Malware Execution Chain

  1. The LNK file launched cmd.exe, which executed mshta.exe to run the PDF/HTA polyglot.

  2. The HTA script acted as an orchestrator:

    • It extracted additional components from the second PDF file.

    • It wrote a URL file to the Windows registry for persistence.

    • It launched a malicious loader named Hyper-Info.exe.

  3. The loader searched for "sosano.jpg" in the extracted ZIP archive:

    • This file was XOR-encoded with a hardcoded key (1234567890abcdef).

    • The decrypted output was a DLL file named "yourdllfinal.dll"—the Sosano backdoor.

Sosano Backdoor: Golang-Based Espionage Tool

The Sosano backdoor is a 12MB Golang-based DLL, designed for stealth and resilience:

  • Despite its large size, it contains only a small set of malicious functions.

  • The excess file size appears to be an intentional obfuscation technique, bloating the binary with unused Golang libraries to complicate analysis.

  • Sosano contains built-in evasion tactics:

    • It sleeps for a random time interval on execution to avoid detection.

    • It establishes encrypted HTTP communications with its C2 server at bokhoreshonline[.]com.

Sosano’s Command Capabilities

Once connected to its command and control (C2) server, Sosano can execute various commands:

Command

Function

sosano

Get current directory / change working directory

yangom

List files in the current directory

monday

Download and execute additional payloads

raian

Delete a specified directory

lunna

Execute arbitrary shell commands

The malware also has functionality to download and execute a second-stage payload ("cc.exe"), though this file was unavailable at the time of Proofpoint’s analysis.

Ties to Iranian-Aligned Threat Groups

Proofpoint’s assessment indicates that UNK_CraftyCamel does not yet align with any previously tracked espionage groups, but there are notable similarities with Iranian-linked adversaries, specifically TA451 and TA455—both historically associated with Iran’s Islamic Revolutionary Guard Corps (IRGC) cyber operations.

TTP Overlap

TA451

TA455

UNK_CraftyCamel

Use of HTA files

Targeting aerospace & satellite industries

Lures disguised as business proposals

Despite these overlaps, Proofpoint currently considers UNK_CraftyCamel a distinct cluster of activity.

Detection & Mitigation

Security teams should monitor for multiple detection opportunities within the infection chain:

  • LNK file execution from recently created or unzipped directories.

  • URL files in the Windows registry launching non-browser executables.

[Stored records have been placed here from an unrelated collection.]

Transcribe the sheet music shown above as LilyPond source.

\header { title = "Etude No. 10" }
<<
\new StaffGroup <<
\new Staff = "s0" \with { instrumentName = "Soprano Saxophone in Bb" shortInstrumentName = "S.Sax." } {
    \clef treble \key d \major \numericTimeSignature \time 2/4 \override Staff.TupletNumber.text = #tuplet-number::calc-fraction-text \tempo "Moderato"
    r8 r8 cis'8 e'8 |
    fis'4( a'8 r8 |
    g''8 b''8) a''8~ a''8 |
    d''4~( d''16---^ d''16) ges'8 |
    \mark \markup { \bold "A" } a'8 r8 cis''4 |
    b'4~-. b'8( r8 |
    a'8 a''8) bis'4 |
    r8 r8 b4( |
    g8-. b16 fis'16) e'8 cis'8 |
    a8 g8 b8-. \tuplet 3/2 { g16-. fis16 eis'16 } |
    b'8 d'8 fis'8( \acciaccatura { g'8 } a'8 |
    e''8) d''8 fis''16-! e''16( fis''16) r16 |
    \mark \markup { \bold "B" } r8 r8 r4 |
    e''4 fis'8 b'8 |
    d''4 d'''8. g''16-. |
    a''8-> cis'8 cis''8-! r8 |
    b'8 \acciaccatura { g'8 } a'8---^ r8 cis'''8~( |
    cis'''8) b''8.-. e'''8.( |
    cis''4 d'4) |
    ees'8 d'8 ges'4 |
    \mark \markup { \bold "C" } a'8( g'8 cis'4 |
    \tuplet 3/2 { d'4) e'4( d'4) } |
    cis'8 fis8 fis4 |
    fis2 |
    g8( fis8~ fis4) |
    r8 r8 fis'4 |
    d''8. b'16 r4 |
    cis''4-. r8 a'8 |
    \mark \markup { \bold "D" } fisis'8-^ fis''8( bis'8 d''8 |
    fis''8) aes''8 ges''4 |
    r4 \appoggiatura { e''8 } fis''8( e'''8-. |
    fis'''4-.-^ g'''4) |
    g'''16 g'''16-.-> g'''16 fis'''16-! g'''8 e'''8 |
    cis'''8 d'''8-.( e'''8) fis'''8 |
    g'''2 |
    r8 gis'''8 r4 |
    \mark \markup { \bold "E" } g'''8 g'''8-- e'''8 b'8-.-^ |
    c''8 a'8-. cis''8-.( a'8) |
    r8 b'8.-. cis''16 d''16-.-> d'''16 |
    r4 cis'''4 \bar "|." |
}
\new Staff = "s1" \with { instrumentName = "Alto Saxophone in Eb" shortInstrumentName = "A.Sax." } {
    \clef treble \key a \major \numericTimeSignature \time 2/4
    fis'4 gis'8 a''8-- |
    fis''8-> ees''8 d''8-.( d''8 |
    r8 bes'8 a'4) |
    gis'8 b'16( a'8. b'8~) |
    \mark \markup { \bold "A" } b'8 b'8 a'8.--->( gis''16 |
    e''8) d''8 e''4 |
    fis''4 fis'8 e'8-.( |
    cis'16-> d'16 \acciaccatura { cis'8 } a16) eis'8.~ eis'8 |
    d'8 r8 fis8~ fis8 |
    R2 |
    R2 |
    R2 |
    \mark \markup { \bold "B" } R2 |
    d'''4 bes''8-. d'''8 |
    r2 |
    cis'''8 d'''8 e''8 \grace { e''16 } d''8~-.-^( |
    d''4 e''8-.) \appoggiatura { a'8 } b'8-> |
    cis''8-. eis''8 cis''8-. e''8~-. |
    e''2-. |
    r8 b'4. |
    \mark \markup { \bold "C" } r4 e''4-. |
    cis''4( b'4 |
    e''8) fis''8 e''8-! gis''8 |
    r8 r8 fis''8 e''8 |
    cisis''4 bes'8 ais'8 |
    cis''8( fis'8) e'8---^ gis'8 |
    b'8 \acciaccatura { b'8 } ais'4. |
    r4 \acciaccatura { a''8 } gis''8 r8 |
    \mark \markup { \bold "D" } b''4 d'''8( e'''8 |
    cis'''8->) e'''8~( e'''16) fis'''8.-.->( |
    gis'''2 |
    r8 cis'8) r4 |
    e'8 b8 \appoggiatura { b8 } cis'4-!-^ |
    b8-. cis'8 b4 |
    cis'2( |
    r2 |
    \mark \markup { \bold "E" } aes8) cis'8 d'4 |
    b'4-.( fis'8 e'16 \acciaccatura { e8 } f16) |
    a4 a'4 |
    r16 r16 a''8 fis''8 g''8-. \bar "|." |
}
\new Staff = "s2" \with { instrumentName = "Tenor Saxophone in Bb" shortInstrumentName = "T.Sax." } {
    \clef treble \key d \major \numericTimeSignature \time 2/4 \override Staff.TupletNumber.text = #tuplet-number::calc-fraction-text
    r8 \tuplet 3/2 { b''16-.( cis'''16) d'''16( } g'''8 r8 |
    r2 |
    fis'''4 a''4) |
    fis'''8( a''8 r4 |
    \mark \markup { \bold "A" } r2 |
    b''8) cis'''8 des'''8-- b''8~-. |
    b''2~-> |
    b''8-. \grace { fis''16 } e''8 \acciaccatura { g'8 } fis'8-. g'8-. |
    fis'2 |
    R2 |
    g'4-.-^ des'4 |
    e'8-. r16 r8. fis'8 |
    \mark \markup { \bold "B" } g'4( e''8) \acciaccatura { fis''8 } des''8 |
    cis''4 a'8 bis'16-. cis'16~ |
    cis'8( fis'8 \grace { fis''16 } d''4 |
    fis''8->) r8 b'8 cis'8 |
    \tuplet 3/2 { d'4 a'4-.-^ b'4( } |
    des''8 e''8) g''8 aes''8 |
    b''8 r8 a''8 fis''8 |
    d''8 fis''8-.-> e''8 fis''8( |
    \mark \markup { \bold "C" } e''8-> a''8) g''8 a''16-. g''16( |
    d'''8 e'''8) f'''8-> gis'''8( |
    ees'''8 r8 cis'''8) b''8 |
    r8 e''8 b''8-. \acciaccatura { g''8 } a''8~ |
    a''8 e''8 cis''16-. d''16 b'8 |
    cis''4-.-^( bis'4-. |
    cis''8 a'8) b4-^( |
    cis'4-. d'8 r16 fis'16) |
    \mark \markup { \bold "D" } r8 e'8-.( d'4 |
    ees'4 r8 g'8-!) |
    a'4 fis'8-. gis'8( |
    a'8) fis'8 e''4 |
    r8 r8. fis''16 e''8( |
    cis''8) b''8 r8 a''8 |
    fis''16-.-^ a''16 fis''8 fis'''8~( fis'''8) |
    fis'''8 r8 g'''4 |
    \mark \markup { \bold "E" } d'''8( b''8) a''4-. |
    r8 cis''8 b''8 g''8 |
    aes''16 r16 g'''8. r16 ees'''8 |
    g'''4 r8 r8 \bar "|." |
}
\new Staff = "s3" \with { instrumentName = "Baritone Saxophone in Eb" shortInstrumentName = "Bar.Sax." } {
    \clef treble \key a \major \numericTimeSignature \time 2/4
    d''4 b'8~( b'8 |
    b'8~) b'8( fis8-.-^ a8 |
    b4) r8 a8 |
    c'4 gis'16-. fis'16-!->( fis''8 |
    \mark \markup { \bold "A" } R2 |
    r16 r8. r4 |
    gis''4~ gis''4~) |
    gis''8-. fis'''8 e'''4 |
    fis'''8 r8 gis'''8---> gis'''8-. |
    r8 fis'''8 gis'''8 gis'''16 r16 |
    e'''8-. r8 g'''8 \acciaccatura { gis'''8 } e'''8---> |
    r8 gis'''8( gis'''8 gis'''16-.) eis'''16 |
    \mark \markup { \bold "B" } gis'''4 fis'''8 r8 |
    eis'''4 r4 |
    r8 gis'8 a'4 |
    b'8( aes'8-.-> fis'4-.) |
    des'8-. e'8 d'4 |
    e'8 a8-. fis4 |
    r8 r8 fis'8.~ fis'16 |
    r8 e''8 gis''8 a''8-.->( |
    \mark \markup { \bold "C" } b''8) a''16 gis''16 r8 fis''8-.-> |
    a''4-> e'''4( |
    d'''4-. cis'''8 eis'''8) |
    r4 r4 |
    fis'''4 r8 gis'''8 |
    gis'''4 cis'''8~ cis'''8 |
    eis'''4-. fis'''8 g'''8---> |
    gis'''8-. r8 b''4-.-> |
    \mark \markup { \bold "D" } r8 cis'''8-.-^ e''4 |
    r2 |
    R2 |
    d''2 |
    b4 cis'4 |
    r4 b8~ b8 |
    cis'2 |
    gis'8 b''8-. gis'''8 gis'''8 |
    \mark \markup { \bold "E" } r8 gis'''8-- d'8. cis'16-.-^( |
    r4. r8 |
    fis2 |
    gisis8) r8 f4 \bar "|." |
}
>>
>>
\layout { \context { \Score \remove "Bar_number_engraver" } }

  • Executable files accessing image files (.jpg) from unexpected locations.

  • Unusual outbound connections to bokhoreshonline[.]com.

Proofpoint has released indicators of compromise (IoCs) and Emerging Threats (ET) detection rules to help organizations detect and respond to this evolving threat.

Conclusion

The UNK_CraftyCamel campaign highlights the growing sophistication of nation-state-backed espionage and the continued risk posed by trusted third-party compromises. Organizations in critical industries—particularly aviation, satellite communications, and transportation infrastructure—should remain on high alert.

Proofpoint urges organizations to:

  • Strengthen email security policies to detect malicious URLs.

  • Train employees on phishing awareness, especially spear-phishing attacks from trusted contacts.

  • Implement behavioral analysis for suspicious script execution, especially HTA and LNK file activity.

This highly targeted campaign demonstrates that adversaries are constantly refining their tradecraft, making detection and defense a continuous challenge for cybersecurity teams worldwide.